Великие старцы! — восклицаешь ты, низко кланяясь могучим теням. — Вы оба почитали ручной труд, тяготея к скромному самообслуживанию, и кто посмеется над вами за это? Но не с деревенским ли шильцем, не со слободской ли стамеской корпели вы и над заветным делом спасения человечества? Брадатые кустари социального переворота, плечистые мастера душеустройства, вы вознамерились заново стачать, как сапог, обстругать, как сосновый брус, человеческую личность, штука за штукой, душа за душой, предполагая, что в результате мир должен стать прекрасным и удобным для всех.
Ваши голоса не были схожи, и то, что набормотал одному тульский мужик, а другому тот же мужик, обернувшийся московским полуфабричным и юрским полуремесленником, звучало по-разному. «Царство божие внутри нас!» — сердито гремел старый граф, призывая к уединенной молитве и братскому всепрощению.
«Для великого дела торжества свободы и справедливости необходимы мужественные и нравственные личности», — благостно вторил старый князь, безбожник и возмутитель, предлагая сотрудничество вольных общин, основанных на добром согласии индивидов.
Опорная точка обеих систем одинакова: внутреннее решение единицы, ее воля к самосовершенствованию, из которого да воссияет счастье целого.

_Что сделать_:
a. Можете дословно воспроизвести отрывок из рассуждения о двух старцах от «Великие старцы! —» до «удобным для всех.»?
b. Как могло бы продолжиться рассуждение о двух старцах после его последней фразы? Допишите следующую часть.

_Извлечённые данные_:

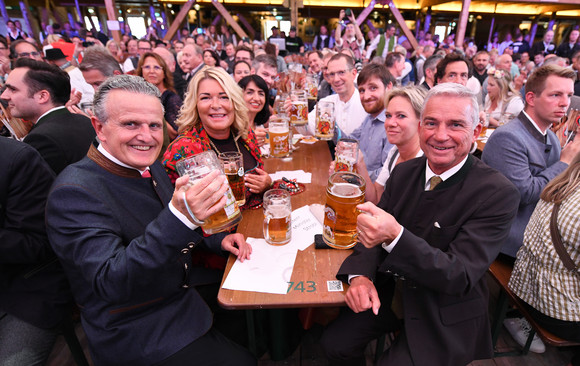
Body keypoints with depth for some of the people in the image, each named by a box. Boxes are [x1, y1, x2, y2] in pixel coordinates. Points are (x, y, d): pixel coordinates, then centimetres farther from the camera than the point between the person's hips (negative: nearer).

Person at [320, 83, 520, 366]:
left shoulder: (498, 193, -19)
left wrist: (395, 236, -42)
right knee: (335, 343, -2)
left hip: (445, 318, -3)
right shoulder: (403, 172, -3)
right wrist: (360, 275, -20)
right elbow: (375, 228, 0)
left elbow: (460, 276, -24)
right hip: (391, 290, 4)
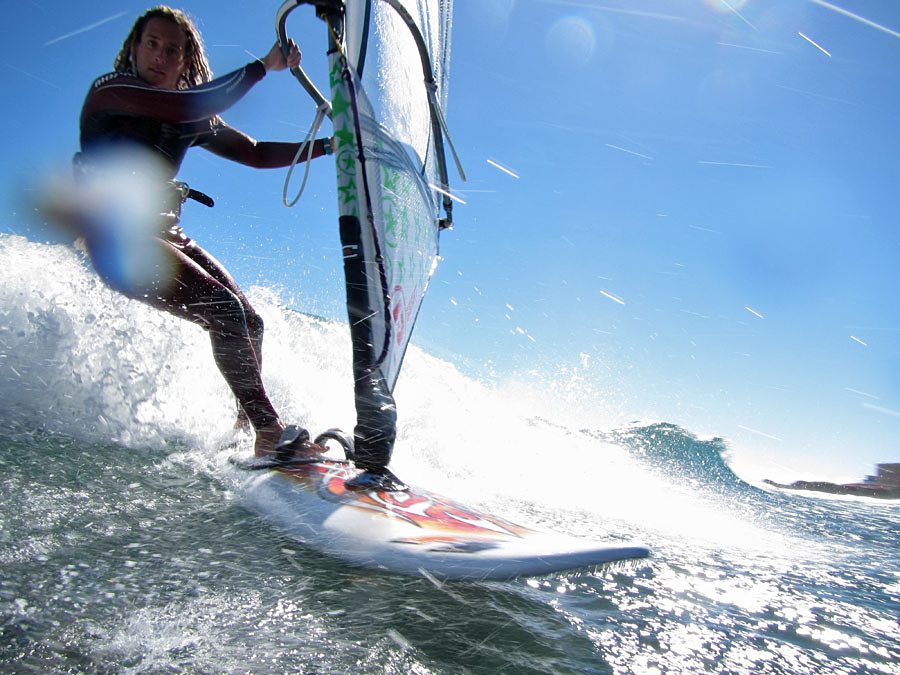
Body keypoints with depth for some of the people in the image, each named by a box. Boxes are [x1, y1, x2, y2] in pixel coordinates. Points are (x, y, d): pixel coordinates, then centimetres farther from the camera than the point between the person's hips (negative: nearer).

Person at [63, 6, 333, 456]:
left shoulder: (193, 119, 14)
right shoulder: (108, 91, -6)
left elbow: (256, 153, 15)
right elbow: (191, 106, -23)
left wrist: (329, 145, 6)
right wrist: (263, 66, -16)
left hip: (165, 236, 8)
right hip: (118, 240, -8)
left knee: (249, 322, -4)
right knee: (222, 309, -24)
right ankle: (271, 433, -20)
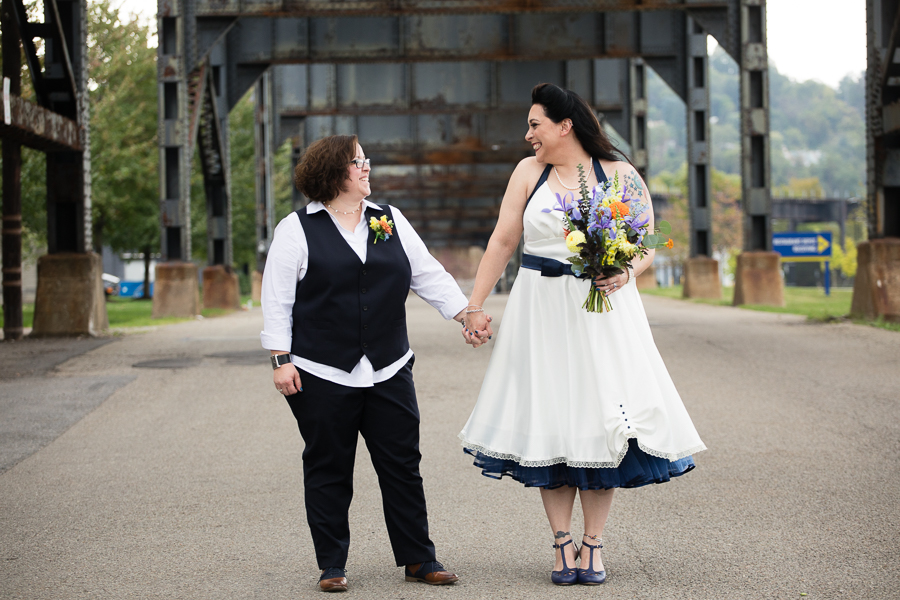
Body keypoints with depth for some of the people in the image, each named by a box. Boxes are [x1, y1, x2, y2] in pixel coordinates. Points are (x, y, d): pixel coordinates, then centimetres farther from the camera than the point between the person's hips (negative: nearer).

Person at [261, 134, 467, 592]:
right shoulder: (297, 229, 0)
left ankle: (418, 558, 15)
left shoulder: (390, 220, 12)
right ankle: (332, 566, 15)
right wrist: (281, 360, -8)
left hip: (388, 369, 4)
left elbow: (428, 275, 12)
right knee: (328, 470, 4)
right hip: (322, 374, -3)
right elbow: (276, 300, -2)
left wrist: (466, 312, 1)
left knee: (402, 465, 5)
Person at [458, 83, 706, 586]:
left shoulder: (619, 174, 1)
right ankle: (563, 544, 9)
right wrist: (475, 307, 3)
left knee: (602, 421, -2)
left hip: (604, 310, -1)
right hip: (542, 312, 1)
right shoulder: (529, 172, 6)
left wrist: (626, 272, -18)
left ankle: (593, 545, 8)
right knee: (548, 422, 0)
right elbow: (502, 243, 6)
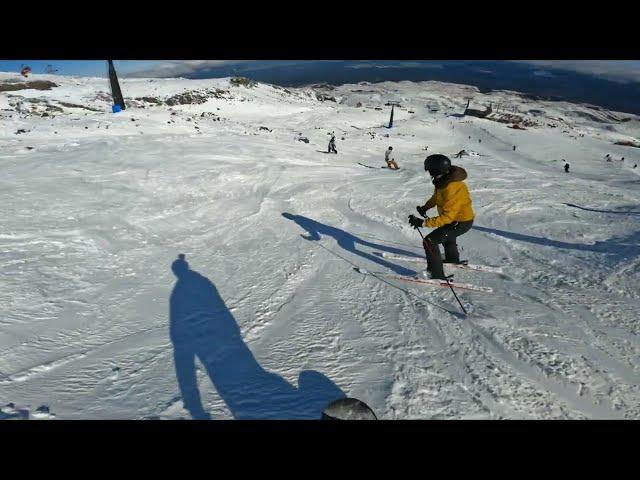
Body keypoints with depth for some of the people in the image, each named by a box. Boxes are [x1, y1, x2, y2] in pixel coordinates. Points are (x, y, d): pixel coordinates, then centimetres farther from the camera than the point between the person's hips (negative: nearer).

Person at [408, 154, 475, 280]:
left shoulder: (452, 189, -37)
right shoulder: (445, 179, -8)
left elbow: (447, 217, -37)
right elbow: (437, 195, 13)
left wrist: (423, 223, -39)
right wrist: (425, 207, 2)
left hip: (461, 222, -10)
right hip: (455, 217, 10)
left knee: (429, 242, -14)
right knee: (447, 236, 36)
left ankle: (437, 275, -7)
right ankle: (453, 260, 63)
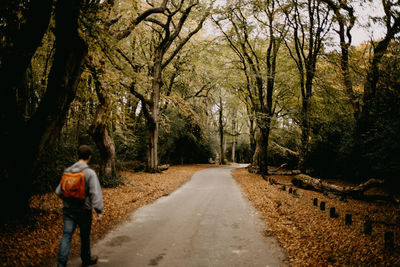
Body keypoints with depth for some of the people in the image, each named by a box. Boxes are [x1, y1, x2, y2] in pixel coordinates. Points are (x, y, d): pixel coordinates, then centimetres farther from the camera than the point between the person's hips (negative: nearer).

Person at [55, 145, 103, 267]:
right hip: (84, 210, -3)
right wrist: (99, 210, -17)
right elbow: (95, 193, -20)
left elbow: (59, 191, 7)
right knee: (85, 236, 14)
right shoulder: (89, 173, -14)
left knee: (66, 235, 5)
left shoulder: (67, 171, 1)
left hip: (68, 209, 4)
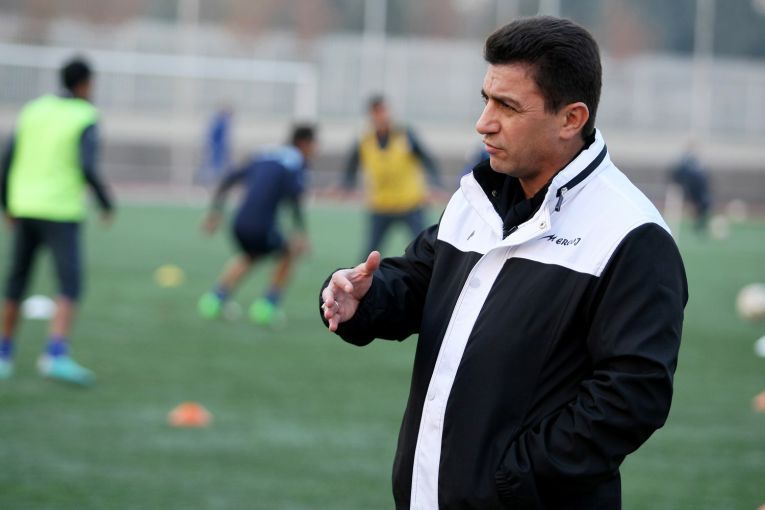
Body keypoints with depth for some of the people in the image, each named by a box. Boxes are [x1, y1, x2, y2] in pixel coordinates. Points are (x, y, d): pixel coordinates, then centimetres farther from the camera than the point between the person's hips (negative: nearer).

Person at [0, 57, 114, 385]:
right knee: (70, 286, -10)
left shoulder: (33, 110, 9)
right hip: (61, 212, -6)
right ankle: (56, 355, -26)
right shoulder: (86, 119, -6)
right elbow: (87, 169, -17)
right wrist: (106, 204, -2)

_Ответы по заданиям_:
a.
Великие старцы! — восклицаешь ты, низко кланяясь могучим теням. — Вы оба почитали ручной труд, тяготея к скромному самообслуживанию, и кто посмеется над вами за это? Но не с деревенским ли шильцем, не со слободской ли стамеской корпели вы и над заветным делом спасения человечества? Брадатые кустари социального переворота, плечистые мастера душеустройства, вы вознамерились заново стачать, как сапог, обстругать, как сосновый брус, человеческую личность, штука за штукой, душа за душой, предполагая, что в результате мир должен стать прекрасным и удобным для всех.

b.
Отважные единоборцы, сердце и совесть мира! Вы думали о главном, заботились о высшем, к чему только может стремиться человек: о разрушении общества несчастных, о создании общества равных, великодушных и мудрых. Но вы взялись за дело не с того конца, и ваша падсадная работа оказалась бесплодной. Какая страшная пожизненная ошибка! Сколько ума, таланта, мучений понапрасну! Вместо того чтобы стать проводниками в будущее, ваши огромные жизни легли как две горы на пути к земле обетованной, и доныне приходится подрывать и раскапывать эти груды выстраданных вами лжеучений. Что же! И своими собственными судьбами вы опровергли самих себя. Полувековой труд самоосвобождения, страстные усилия быть лучше, чем есть, бегство от единокровной среды, от ее низменных интересов, от ее классовых внушений и — полная закрепощенность среде, веку, необходимости, слепое барахтанье в быстрине своего социального потока. И у смертной черты — горькое Астапово, брюзгливое дмитровское затворничество.
Да, есть другой способ улучшения человеческой природы!
Бегут и бегут валы неистощимого океана. Катятся и гремят, сшибаясь, и, раздробившись о береговой предел, исчезают в прародительских пучинах. И новые, новые... Морской запах свежести, запах вечного обновления парит над миром. И молодое белое солнце внимательно смотрит из облаков. Вздымаются, гремят, исчезают...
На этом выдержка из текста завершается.